There are numerous cases of small companies that have gone out of business due to ethical and legal violations. Here are a few examples:
Peanut Corporation of America (PCA) – In 2009, PCA was found to have knowingly shipped salmonella-tainted peanuts, resulting in a widespread outbreak that sickened over 700 people and caused 9 deaths. The company was forced to file for bankruptcy and ultimately went out of business.
Theranos – The blood testing startup, was found to have misrepresented the accuracy of its tests and defrauded investors out of millions of dollars. The company ultimately went bankrupt in 2018.
Enron – While Enron was a large company, it’s worth mentioning as an example of a company that went out of business due to ethical and legal violations. In 2001, the company was found to have engaged in widespread accounting fraud, leading to its bankruptcy and the dissolution of its assets.
These are just a few examples of large enterprises that suffered the fate of poor ethical business practices, but there are countless other cases of small companies that have faced similar fates due to ethical and legal violations.
There are several examples of small businesses that have gone out of business due to bribery and bid rigging.

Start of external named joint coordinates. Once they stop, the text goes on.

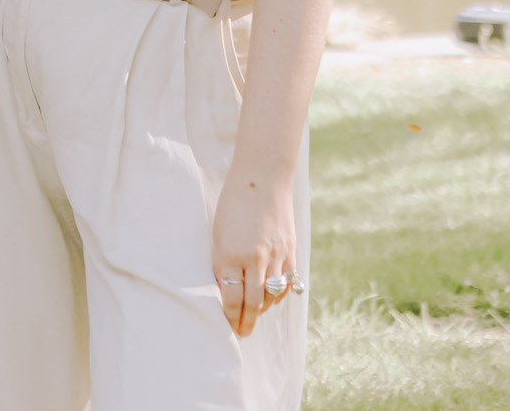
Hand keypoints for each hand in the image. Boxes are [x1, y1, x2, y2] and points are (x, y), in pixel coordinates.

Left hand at [211, 166, 296, 336]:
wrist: (263, 177)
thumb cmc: (233, 202)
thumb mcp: (218, 232)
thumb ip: (222, 262)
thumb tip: (225, 290)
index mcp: (231, 253)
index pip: (231, 297)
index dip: (230, 316)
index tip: (228, 326)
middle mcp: (255, 258)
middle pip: (252, 302)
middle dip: (247, 321)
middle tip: (242, 332)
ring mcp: (276, 255)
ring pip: (271, 295)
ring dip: (262, 309)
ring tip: (254, 316)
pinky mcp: (291, 251)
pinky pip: (287, 282)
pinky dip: (279, 294)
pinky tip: (271, 298)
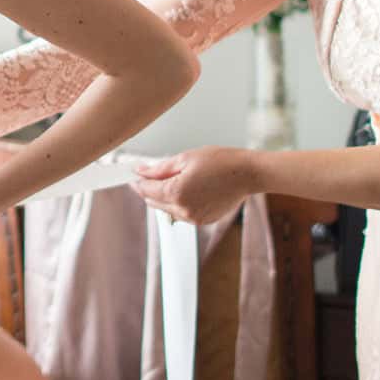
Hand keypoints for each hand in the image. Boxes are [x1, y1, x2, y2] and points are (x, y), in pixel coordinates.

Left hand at [128, 148, 260, 224]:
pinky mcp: (202, 221)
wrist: (247, 174)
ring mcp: (193, 218)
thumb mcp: (186, 158)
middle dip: (149, 189)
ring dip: (164, 197)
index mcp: (176, 192)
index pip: (146, 189)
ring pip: (167, 209)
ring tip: (176, 178)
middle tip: (150, 174)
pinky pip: (182, 213)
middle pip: (153, 202)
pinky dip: (179, 203)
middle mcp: (183, 210)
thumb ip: (159, 169)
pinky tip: (189, 189)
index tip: (131, 175)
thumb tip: (141, 172)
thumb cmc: (221, 162)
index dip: (137, 181)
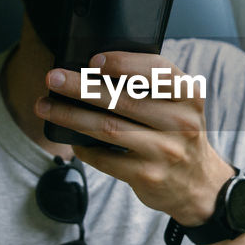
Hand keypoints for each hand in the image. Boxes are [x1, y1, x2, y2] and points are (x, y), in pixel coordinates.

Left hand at [34, 52, 233, 223]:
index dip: (123, 63)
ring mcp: (165, 151)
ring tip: (45, 106)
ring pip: (108, 128)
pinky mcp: (147, 175)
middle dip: (81, 87)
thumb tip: (95, 70)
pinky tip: (70, 139)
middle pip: (122, 100)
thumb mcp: (182, 106)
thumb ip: (153, 87)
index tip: (92, 60)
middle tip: (53, 78)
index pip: (157, 71)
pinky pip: (105, 158)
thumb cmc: (179, 135)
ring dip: (70, 115)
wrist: (199, 185)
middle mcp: (180, 122)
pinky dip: (83, 147)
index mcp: (190, 96)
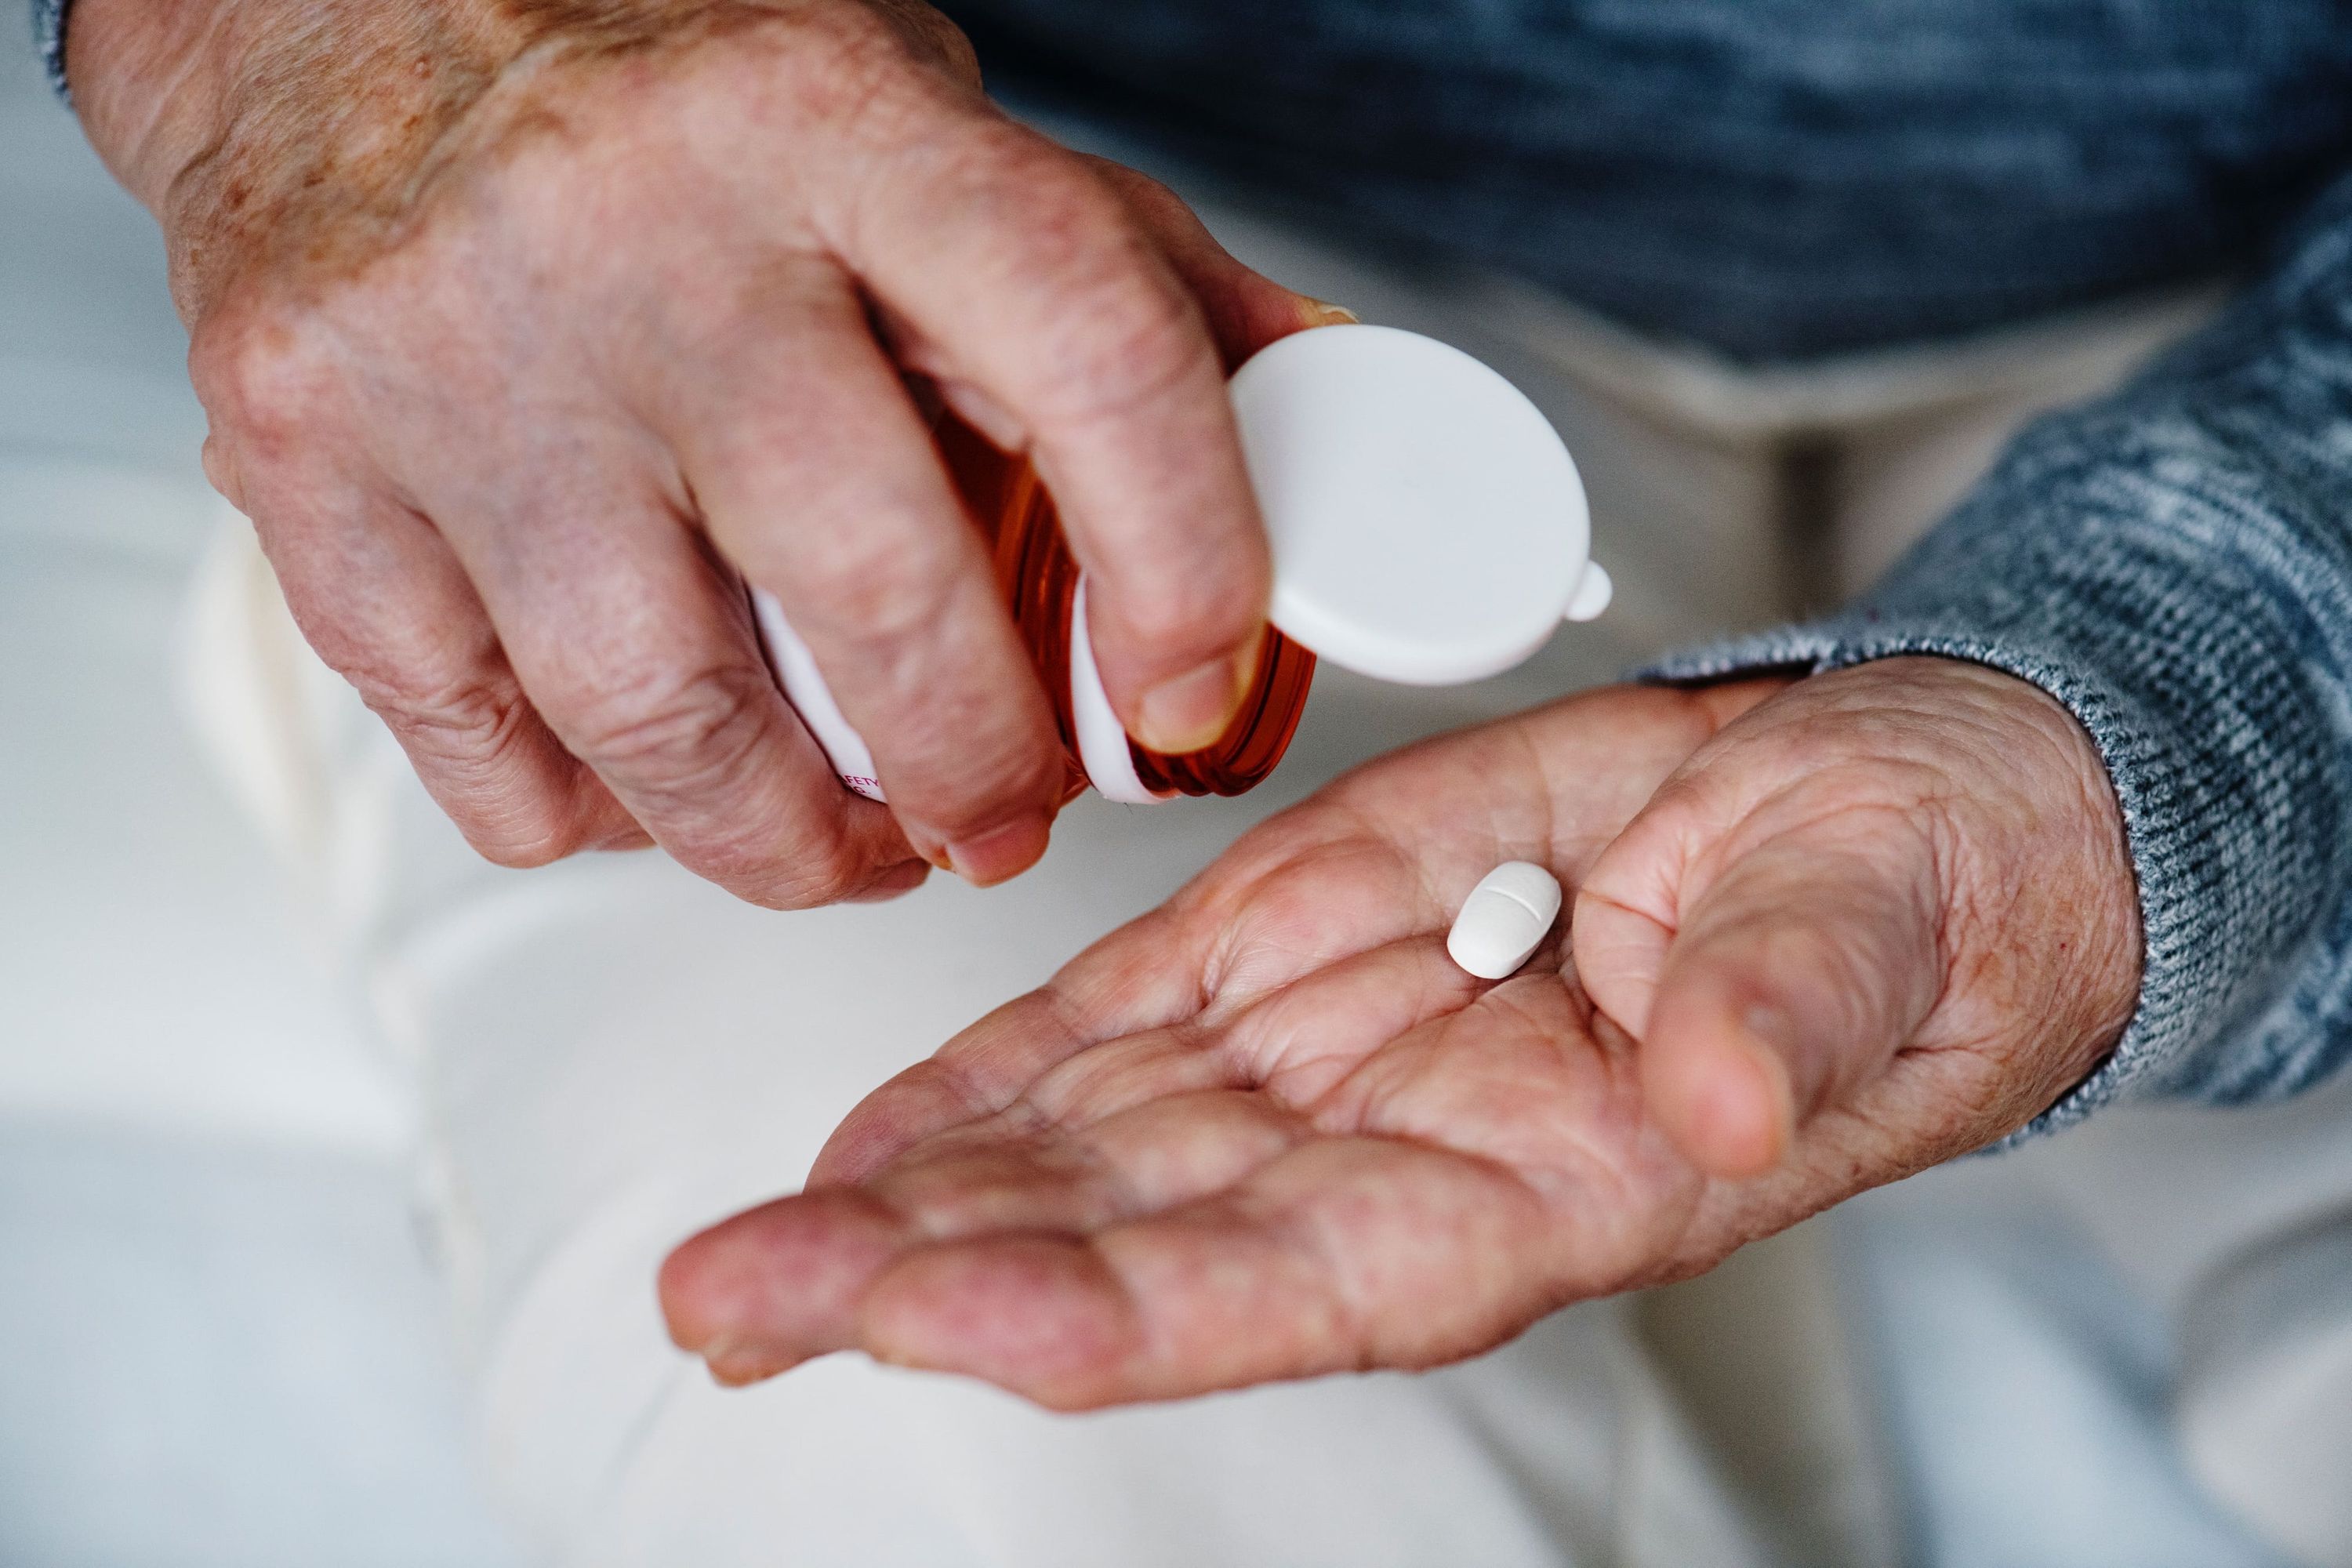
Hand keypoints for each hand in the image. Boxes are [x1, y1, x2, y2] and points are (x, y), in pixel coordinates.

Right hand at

Here are a few examples:
Transmar Commodity Group Ltd. – The SME COCOA trading company, filed for Bankruptcy protection, after its CEO pled guilty to bank and wire fraud to obtain lines of credit for operations.
Neri Construction was banned from working in the excavation and construction related business, after OSHA sued it in Federal Court for willful violation of OSHA safety standards.
Boh Bros. Construction Co. has agreed with the U.S. Equal Employment Opportunity Commission (EEOC) to a consent judgment which requires the company to pay $125,000 in compensatory damages to a former employee in a sex discrimination/same sex harassment case.
These are just a few examples of small businesses that have gone out of business due to bribery and bid rigging. It’s important for small businesses to prioritize ethical behavior and legal compliance in order to avoid such outcomes.
It’s important for companies of all sizes to prioritize ethical behavior and legal compliance in order to avoid such outcomes.